===== Given passage

Where appropriate, Lessee agrees to temporarily vacate the Premises (or any part
thereof) for a limited period of time to allow the making of reasonable
structural repairs to the Premises. The Lessor undertakes to conduct all repairs
to the Premises in a manner that will cause minimum disruption to the Lessee. In
the event of the Lessee suffering serious disruption to its business operation
for a period of more than ten (10) working day as a result of repairs being
conducted to the Premises, the Lessor shall compensate the Lessee by reducing
the amount of Fixed Rent in direct proportion to the area in which the
disruption occurs and to which client may not have access to and for the
duration of the disruption over such 10 working days, provided, however, that
such repair was not made in the interest of or per request of Lessee.

(ii)      Subject to the obtaining of Lessor's prior written approval which
shall not be unreasonably withheld, Lessee may make all structural or other
alterations, repairs or improvements (including primarily the improvement of
the security) of the Premises which Lessee any deem from time to time necessary
or desirable to facilitate its use of the Premises, provided that all works
shall be performed by qualified professionals in accordance with applicable
legal requirements and all appropriate statutory and local authority
certificates, permits and licenses. The Lessor agrees to respond within 15 days
to Lessee's requests in connection with such improvements of the Premises.

All costs and expenses incurred in connection with structural modifications to
the Premises made at Lessee's request shall be borne by Lessee. Lessee is not
entitled to claim any compensation for such costs and expenses from Lessor.

Lessee may remove from time to time during the Term or within (15) days prior
to the expiration or earlier termination of the Term, all fixtures, equipment,
installations and other improvements made by or on behalf of Lessee. Lessee,
promptly and at its expense, shall repair any damage to the Premises caused by
such removal and reinstate the Premises to their original condition, as the
Premises were delivered to the Lessee by the Lessor.

6.2.2     Advertising Signs and Logos

Signs, logos or other advertising media may be affixed on the outside or the
inside of the Premises only in compliance with all applicable statutory and
local authority certificates, permits and licenses, and subject to the
obtaining of the prior written consent of Lessor (which consent shall not be
unreasonably withheld).


                                                                               8

 
Subject to obtaining the statutory and/or local authority licences Lessee shall
be entitled to affix on the outside or inside of the Premises its signs the size
of which is proportional to the proportion the surface of the Premises rented by
Lessee in the Business Center compared to the entire rentable space thereof.

==========
===== Extracted data

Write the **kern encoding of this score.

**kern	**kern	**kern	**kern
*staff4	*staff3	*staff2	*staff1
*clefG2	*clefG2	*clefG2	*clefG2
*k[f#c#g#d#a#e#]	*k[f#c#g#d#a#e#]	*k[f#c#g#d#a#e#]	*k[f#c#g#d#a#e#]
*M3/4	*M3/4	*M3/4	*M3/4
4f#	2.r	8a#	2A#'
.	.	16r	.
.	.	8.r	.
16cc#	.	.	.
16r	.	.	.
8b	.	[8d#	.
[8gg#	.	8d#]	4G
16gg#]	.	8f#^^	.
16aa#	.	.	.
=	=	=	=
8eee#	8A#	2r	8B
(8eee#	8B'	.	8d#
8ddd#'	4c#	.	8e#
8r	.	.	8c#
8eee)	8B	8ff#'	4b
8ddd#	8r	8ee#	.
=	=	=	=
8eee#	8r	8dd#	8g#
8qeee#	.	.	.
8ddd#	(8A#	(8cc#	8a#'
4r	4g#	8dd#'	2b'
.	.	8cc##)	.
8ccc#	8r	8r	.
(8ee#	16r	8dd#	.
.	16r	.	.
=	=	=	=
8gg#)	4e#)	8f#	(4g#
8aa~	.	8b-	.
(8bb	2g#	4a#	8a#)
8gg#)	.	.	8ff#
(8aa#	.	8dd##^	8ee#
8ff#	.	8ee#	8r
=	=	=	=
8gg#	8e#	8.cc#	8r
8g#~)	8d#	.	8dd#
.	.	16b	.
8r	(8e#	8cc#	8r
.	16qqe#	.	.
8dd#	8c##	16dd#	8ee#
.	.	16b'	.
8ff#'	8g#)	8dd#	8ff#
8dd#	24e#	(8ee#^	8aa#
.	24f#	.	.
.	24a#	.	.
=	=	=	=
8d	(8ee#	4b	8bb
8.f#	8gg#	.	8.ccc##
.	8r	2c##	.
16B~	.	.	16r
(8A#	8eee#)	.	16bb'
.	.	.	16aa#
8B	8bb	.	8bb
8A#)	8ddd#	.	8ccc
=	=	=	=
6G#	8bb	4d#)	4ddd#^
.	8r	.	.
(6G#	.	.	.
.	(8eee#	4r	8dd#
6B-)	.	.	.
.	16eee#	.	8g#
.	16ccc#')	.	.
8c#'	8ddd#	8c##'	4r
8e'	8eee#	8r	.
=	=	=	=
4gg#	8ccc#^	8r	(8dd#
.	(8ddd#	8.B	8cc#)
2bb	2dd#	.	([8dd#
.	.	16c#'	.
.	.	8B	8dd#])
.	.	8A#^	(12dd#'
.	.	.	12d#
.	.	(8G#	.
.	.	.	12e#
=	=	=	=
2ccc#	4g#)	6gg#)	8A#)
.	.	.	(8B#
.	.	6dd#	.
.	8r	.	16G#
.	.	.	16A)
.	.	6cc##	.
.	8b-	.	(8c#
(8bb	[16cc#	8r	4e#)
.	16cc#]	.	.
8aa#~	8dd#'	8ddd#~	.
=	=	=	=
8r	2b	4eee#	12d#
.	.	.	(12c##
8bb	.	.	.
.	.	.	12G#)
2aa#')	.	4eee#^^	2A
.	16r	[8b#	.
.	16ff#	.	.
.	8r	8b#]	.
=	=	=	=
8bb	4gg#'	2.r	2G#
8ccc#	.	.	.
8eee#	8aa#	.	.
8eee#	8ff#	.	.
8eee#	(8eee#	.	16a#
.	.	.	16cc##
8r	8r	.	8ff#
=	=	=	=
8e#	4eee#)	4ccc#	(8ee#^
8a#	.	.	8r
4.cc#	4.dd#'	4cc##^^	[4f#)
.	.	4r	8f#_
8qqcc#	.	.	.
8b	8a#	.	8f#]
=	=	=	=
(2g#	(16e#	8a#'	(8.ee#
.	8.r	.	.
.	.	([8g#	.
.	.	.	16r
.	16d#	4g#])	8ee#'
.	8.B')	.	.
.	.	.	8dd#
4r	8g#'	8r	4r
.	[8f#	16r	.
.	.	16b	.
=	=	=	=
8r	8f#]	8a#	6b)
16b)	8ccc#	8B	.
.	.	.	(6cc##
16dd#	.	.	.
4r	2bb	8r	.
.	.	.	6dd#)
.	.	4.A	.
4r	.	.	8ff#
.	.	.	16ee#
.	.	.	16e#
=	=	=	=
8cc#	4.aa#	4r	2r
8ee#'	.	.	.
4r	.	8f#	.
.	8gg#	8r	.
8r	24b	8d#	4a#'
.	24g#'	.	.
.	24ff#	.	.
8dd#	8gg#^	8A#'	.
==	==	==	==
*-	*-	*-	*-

==========

Exercise tasks:
A - In the lease excerpt, repeat the text word for word, starting with "All costs and" and going on through "expenses from Lessor.".
B - According to the lease excerpt, how many days does the Lessor have to respond to Lessee's requests about improvements of the Premises?

Written responses:
A -
All costs and expenses incurred in connection with structural modifications to
the Premises made at Lessee's request shall be borne by Lessee. Lessee is not
entitled to claim any compensation for such costs and expenses from Lessor.

B - 15 days.